Em poucos anos, o alfa morreu inesperadamente com a rainha, deixando o seu irmão encarregue da alcateia até se encontrar um candidato digno para regente alfa. Pouco tempo depois, num incêndio de causas duvidosas, toda a sua família tinha morrido, deixando-a quase sem vida e com a responsabilidade da manada sobre os seus ombros. Rudoc, em todos esses momentos, tinha-a apoiado, confortando-a.

Durante 10 anos, ela governou a alcateia. 10 anos ela fez o seu melhor para manter todos os membros juntos, e conseguiu. Ela não sabia como, mas o respeito do seu povo foi um ponto de discussão durante todo o seu mandato.

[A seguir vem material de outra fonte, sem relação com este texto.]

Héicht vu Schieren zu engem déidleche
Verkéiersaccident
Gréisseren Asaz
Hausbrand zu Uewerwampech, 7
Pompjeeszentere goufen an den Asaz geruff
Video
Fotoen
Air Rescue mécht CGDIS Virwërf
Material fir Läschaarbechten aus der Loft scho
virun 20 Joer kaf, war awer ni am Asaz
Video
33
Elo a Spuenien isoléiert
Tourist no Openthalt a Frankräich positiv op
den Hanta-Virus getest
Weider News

Tudo corria bem até que ela teve o seu primeiro filho aos trinta e tal anos, durante o seu primeiro cio. Sendo uma ómega, era natural que fosse fértil a partir dos 30 anos, pois já era maior de idade dada a sua natureza e desenvolvimento hormonal avançado, totalmente diferente das outras lobas.

Depois disso, Rudoc tinha mudado muito. Tanto que, no dia em que abriu os olhos e se viu fechada numa masmorra, não percebeu nada, embora ele tivesse tido a amabilidade de lhe contar os seus planos para o futuro. Desde esse dia, toda a sua vida tinha sido virada do avesso, mantendo-a viva apenas sob a ameaça da morte dos seus futuros filhos e a miserável esperança de os voltar a ver.